Well, after reading perhaps too much on the topic of raising “red” worms I started a small vermi-composter in my basement.  Keep in mind that this took place some 2 years ago.  I went through the typical start up learning curve of how much water is sufficient, how much food is too much, type of background music, etc.  The first thing a novice wormer will experience is the not so pleasant odor generated by the worm farm.  It is easily taken care of by covering food scraps with soil.  This also takes care of the fruit fly population.

The main objective of having the vermi-composter is to generate the main ingredient for home brewed compost tea.

The container is modest and measures approx. 2 cu. ft.  Based on several recommendations I’m using red wigglers.  I started this system with about 100 worms then after 2 months added another 100 since it seemed that the initial population dwindled fairly quickly (2 month period).

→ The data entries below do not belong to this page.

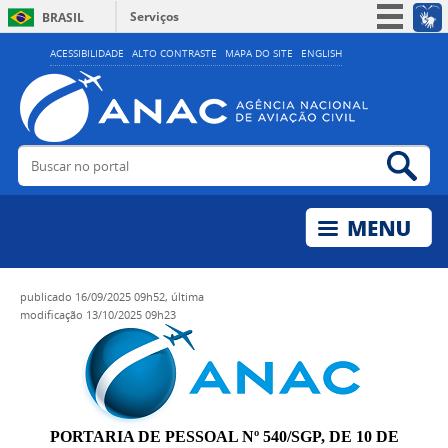
Serviços
BRASIL
Simplifique!
ACESSIBILIDADE
ALTO CONTRASTE
MAPA DO SITE
ENGLISH
Participe
Acesso à informação
Legislação
Buscar no portal
Bus
Canais
publicado
16/09/2025 09h52,
última
modificação
13/10/2025 09h23
PORTARIA DE PESSOAL Nº 540/SGP, DE 10 DE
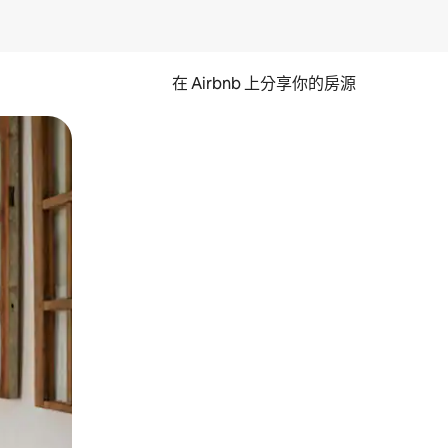
在 Airbnb 上分享你的房源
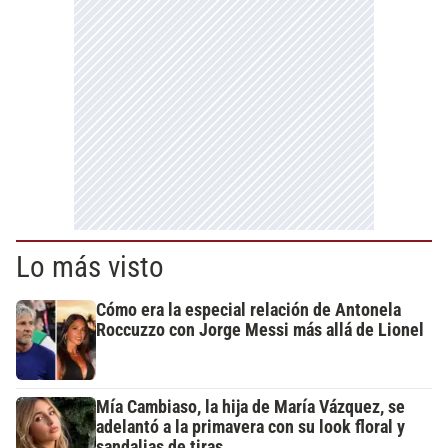
Lo más visto
Cómo era la especial relación de Antonela
Roccuzzo con Jorge Messi más allá de Lionel
Mía Cambiaso, la hija de María Vázquez, se
adelantó a la primavera con su look floral y
sandalias de tiras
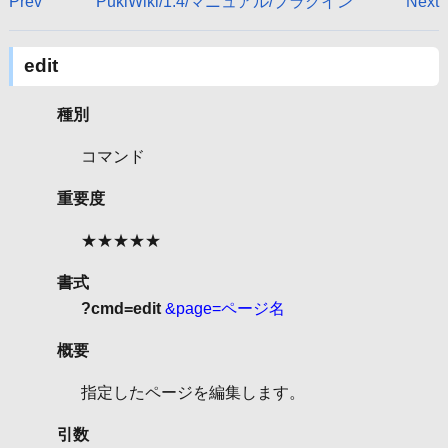
Prev
PukiWiki/1.4/マニュアル/プラグイン
Next
edit
種別
コマンド
重要度
★★★★★
書式
?cmd=edit
&page=ページ名
概要
指定したページを編集します。
引数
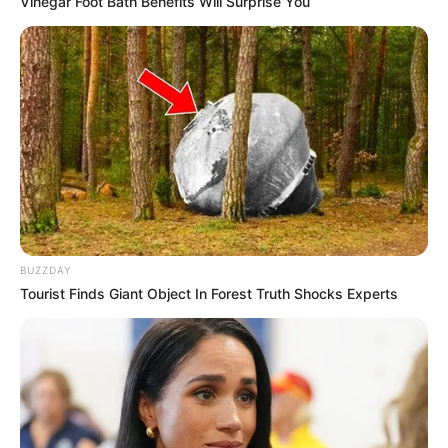
Vinegar Foot Bath Benefits Will Surprise You
Se a sua mãe gosta de costurar ou é uma artesã
de mão cheia, então que tal presenteá-la com um
kit de costura? Ela vai amar e com certeza será
muito útil no trabalho ou no hobby dela.
BUZZDAY
Tourist Finds Giant Object In Forest Truth Shocks Experts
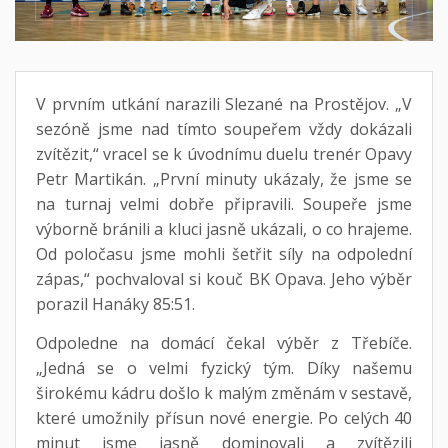
V prvním utkání narazili Slezané na Prostějov. „V
sezóně jsme nad tímto soupeřem vždy dokázali
zvítězit,“ vracel se k úvodnímu duelu trenér Opavy
Petr Martikán. „První minuty ukázaly, že jsme se
na turnaj velmi dobře připravili. Soupeře jsme
výborně bránili a kluci jasně ukázali, o co hrajeme.
Od poločasu jsme mohli šetřit síly na odpolední
zápas,“ pochvaloval si kouč BK Opava. Jeho výběr
porazil Hanáky 85:51.
Odpoledne na domácí čekal výběr z Třebíče.
„Jedná se o velmi fyzický tým. Díky našemu
širokému kádru došlo k malým změnám v sestavě,
které umožnily přísun nové energie. Po celých 40
minut jsme jasně dominovali a zvítězili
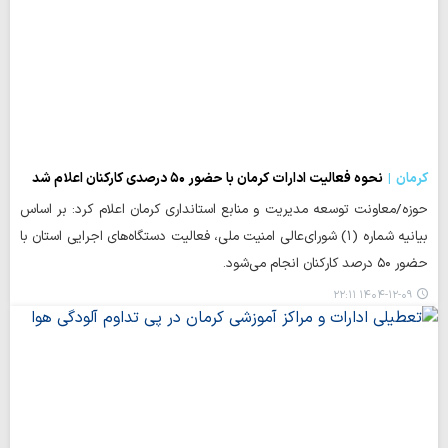
کرمان
نحوه فعالیت ادارات کرمان با حضور ۵۰ درصدی کارکنان اعلام شد
حوزه/معاونت توسعه مدیریت و منابع استانداری کرمان اعلام کرد: بر اساس
بیانیه شماره (۱) شورای‌عالی امنیت ملی، فعالیت دستگاه‌های اجرایی استان با
حضور ۵۰ درصد کارکنان انجام می‌شود.
۱۴۰۴-۱۲-۰۹ ۲۲:۱۱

After the addition of the second batch of worms it appeared that the same thing occurred. However, the worms that remain appear healthy and continue to devour the food scraps given them. I add about 1 lb. food scraps per week. Anyway, the system seems to be working fine and the worms, as well as a host of other soil microbes, are doing their job.

The main reason for starting the worm bin was to have a fresh source of worm generated compost in order to produce worm tea (liquid fertilizer). So, after 4 months (two weeks from now) I’ll harvest the worm compost system and make several gallon batches of worm tea. During the harvest process I plan to segregate as many worms as possible in order to start a new bin of red wigglers. If the worm tea shows to invigorate plant growth as is claimed by many I will setup multiple bins so that I have the luxury of making worm tea once a month. Not only will I fertilize the vegetable garden with worm tea I also plan to do so for house plants and various plants in my landscape.

What one should consider when using worm tea is that it isn’t only a means to deliver certain macro and micronutrients to your plants but also replenishes the soil environment with beneficial organisms that have a positive effect on root and plant development. I guess one can say that you are improving the ecosystem, on a micro-scale basis or perhaps taking a wholistic approach to plant culture (husbandry). Of course there is a lot of literature on this topic and I hope this writing encourages you to dig deeper into the matter.

One avid gardener remarked that raising worms in a bin, located in a basement and fed weekly allocations of food scraps didn’t make much sense to him. Rather, he suggests that one should build a working compost, located outside and which houses red wigglers. By this approach you will have a much larger mound to work with and with the added ability to compost more food scraps then let’s say 1 or 2 lbs. per week. Granted, the worms won’t reside at the top of the compost pile, especially in cold weather, so you’ll have to be willing to dig a hole to deposit the food scraps where the wigglers can access same. Having said this, I did inspect my compost pile, which is 80 cubic ft, and dug down to the well decomposed material but did not see teams of worms as expected. So, I began to consciously deposit food scraps in certain areas of the pile to attract worms. However, it isn’t yet obvious that the worms are coming up from the soil layer to feast on the goodies. Keep in mind that I was making these observations between January and March of 2016 in central MO.

Another gardener mentioned that she tested worm compost tea versus compost tea made from her back yard’s compost pile without seeing evidence of any difference in plant growth or productivity between the two types of tea.

It is now late summer of 2017 and I have come to the conclusion that the time and effort it takes to make compost tea in your basement can’t be justified if you have the ability to maintain an active compost pile on your property.  I did enjoy raising worms and appreciate the richness of their compost but, quite frankly, I can achieve the same end result via my compost pile in my backyard.